On Mon, Jun 25, 2012 at 07:51:59PM -0400, Greg Stein wrote:
> Historically, whenever we have changed the format, then the working
> copy is auto-upgraded the first time we (re)wrote the .svn/entries
> file. The upgrade was invisible and fast, so it Just Happened. At that
> moment, older versions of Subversion could no longer use the working
> copy.
>
> The 1.7 upgrade was considered too time-consuming and invasive to
> continue with the auto-upgrade mechanism. We required people to
> manually upgrade the working copy.
I would prefer to by default keep working copy upgrades manual from now on.
A silent auto-upgrade generates many problems and help desk cases in large
organisations. I've seen people complain about "Eclipse stopped working!!!!"
when what really happened is that JavaHL suddenly used a different set of
Subversion libs and eclipse dropped all working copies from the GUI. Which
can take them a day or so to figure out -- especially if the user who ran
into the problem doesn't have a good understanding about what's really
happening beneath the shiny icons in the GUI, which is more often the case
than not because these GUIs are designed with the goal of hiding complexity.
This and other issues are likely to happen when people mix TortoiseSVN and
eclipse, which is a common setup in many organisations I've walked into.
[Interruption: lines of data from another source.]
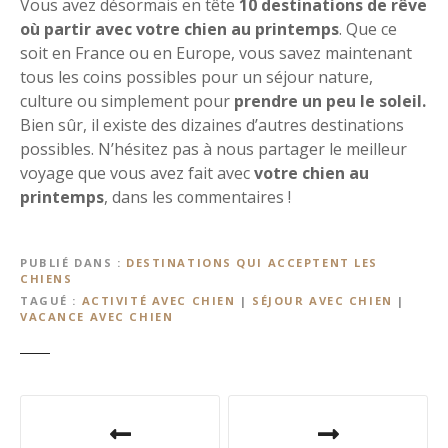
Vous avez désormais en tête
10 destinations de rêve
où partir avec votre chien au printemps
. Que ce
soit en France ou en Europe, vous savez maintenant
tous les coins possibles pour un séjour nature,
culture ou simplement pour
prendre un peu le soleil.
Bien sûr, il existe des dizaines d’autres destinations
possibles. N’hésitez pas à nous partager le meilleur
voyage que vous avez fait avec
votre chien au
printemps
, dans les commentaires !
PUBLIÉ DANS
DESTINATIONS QUI ACCEPTENT LES
CHIENS
TAGUÉ
ACTIVITÉ AVEC CHIEN
|
SÉJOUR AVEC CHIEN
|
VACANCE AVEC CHIEN
N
It's much better if they get an error saying "your working copy is too old,
please upgrade". They can handle that because they're being told what the
problem is.
We could add a config switch that says "please auto-upgrade" for those
who really need it (i.e. folks who have a million old and rotten
working copies which they may some day want to keep using with some
newer svn release without running 'svn upgrade' on each).